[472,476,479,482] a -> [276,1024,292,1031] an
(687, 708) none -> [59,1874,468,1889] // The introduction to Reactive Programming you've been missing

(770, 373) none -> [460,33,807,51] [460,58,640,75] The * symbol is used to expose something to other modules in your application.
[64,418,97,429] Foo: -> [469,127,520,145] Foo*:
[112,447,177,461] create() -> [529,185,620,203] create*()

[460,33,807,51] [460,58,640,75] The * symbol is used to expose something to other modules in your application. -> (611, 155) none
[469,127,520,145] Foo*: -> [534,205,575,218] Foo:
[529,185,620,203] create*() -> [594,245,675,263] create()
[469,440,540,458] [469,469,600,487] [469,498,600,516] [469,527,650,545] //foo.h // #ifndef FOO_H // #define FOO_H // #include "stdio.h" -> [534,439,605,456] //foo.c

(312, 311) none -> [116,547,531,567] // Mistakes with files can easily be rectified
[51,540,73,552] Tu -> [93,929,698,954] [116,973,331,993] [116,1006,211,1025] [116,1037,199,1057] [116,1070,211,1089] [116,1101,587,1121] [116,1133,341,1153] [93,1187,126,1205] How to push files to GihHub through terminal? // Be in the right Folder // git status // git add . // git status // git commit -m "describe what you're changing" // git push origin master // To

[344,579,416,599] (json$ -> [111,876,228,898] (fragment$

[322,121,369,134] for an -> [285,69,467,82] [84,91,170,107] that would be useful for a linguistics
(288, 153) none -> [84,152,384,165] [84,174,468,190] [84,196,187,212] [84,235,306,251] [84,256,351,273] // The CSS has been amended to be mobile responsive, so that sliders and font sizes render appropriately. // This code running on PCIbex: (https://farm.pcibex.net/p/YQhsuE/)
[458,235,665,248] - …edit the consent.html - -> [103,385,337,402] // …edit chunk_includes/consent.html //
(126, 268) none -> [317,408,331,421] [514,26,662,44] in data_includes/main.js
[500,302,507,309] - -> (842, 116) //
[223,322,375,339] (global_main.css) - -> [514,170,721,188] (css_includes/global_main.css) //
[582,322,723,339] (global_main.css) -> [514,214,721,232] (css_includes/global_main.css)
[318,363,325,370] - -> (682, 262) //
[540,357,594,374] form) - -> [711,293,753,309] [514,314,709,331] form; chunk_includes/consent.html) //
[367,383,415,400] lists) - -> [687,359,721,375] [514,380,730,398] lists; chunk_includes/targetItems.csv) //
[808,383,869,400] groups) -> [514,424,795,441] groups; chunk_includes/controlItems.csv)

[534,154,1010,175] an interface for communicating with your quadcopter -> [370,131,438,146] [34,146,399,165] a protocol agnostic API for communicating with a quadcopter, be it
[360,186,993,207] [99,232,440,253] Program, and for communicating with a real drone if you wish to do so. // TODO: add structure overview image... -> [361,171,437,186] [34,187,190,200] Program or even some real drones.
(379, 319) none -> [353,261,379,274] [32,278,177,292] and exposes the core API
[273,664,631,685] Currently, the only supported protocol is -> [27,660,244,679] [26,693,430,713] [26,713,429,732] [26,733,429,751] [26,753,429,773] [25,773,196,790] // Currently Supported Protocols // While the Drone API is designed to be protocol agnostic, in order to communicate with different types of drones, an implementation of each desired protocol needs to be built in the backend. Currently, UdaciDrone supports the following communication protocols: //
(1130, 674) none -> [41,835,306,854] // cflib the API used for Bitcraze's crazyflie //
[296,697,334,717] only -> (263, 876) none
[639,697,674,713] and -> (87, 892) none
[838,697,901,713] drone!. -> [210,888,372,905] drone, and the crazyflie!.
------------------------------------------------------------------------
**Problem to work on:** Retype every record above exactly as it stands.

**Task solution:**
[472,476,479,482] a -> [276,1024,292,1031] an
(687, 708) none -> [59,1874,468,1889] // The introduction to Reactive Programming you've been missing

(770, 373) none -> [460,33,807,51] [460,58,640,75] The * symbol is used to expose something to other modules in your application.
[64,418,97,429] Foo: -> [469,127,520,145] Foo*:
[112,447,177,461] create() -> [529,185,620,203] create*()

[460,33,807,51] [460,58,640,75] The * symbol is used to expose something to other modules in your application. -> (611, 155) none
[469,127,520,145] Foo*: -> [534,205,575,218] Foo:
[529,185,620,203] create*() -> [594,245,675,263] create()
[469,440,540,458] [469,469,600,487] [469,498,600,516] [469,527,650,545] //foo.h // #ifndef FOO_H // #define FOO_H // #include "stdio.h" -> [534,439,605,456] //foo.c

(312, 311) none -> [116,547,531,567] // Mistakes with files can easily be rectified
[51,540,73,552] Tu -> [93,929,698,954] [116,973,331,993] [116,1006,211,1025] [116,1037,199,1057] [116,1070,211,1089] [116,1101,587,1121] [116,1133,341,1153] [93,1187,126,1205] How to push files to GihHub through terminal? // Be in the right Folder // git status // git add . // git status // git commit -m "describe what you're changing" // git push origin master // To

[344,579,416,599] (json$ -> [111,876,228,898] (fragment$

[322,121,369,134] for an -> [285,69,467,82] [84,91,170,107] that would be useful for a linguistics
(288, 153) none -> [84,152,384,165] [84,174,468,190] [84,196,187,212] [84,235,306,251] [84,256,351,273] // The CSS has been amended to be mobile responsive, so that sliders and font sizes render appropriately. // This code running on PCIbex: (https://farm.pcibex.net/p/YQhsuE/)
[458,235,665,248] - …edit the consent.html - -> [103,385,337,402] // …edit chunk_includes/consent.html //
(126, 268) none -> [317,408,331,421] [514,26,662,44] in data_includes/main.js
[500,302,507,309] - -> (842, 116) //
[223,322,375,339] (global_main.css) - -> [514,170,721,188] (css_includes/global_main.css) //
[582,322,723,339] (global_main.css) -> [514,214,721,232] (css_includes/global_main.css)
[318,363,325,370] - -> (682, 262) //
[540,357,594,374] form) - -> [711,293,753,309] [514,314,709,331] form; chunk_includes/consent.html) //
[367,383,415,400] lists) - -> [687,359,721,375] [514,380,730,398] lists; chunk_includes/targetItems.csv) //
[808,383,869,400] groups) -> [514,424,795,441] groups; chunk_includes/controlItems.csv)

[534,154,1010,175] an interface for communicating with your quadcopter -> [370,131,438,146] [34,146,399,165] a protocol agnostic API for communicating with a quadcopter, be it
[360,186,993,207] [99,232,440,253] Program, and for communicating with a real drone if you wish to do so. // TODO: add structure overview image... -> [361,171,437,186] [34,187,190,200] Program or even some real drones.
(379, 319) none -> [353,261,379,274] [32,278,177,292] and exposes the core API
[273,664,631,685] Currently, the only supported protocol is -> [27,660,244,679] [26,693,430,713] [26,713,429,732] [26,733,429,751] [26,753,429,773] [25,773,196,790] // Currently Supported Protocols // While the Drone API is designed to be protocol agnostic, in order to communicate with different types of drones, an implementation of each desired protocol needs to be built in the backend. Currently, UdaciDrone supports the following communication protocols: //
(1130, 674) none -> [41,835,306,854] // cflib the API used for Bitcraze's crazyflie //
[296,697,334,717] only -> (263, 876) none
[639,697,674,713] and -> (87, 892) none
[838,697,901,713] drone!. -> [210,888,372,905] drone, and the crazyflie!.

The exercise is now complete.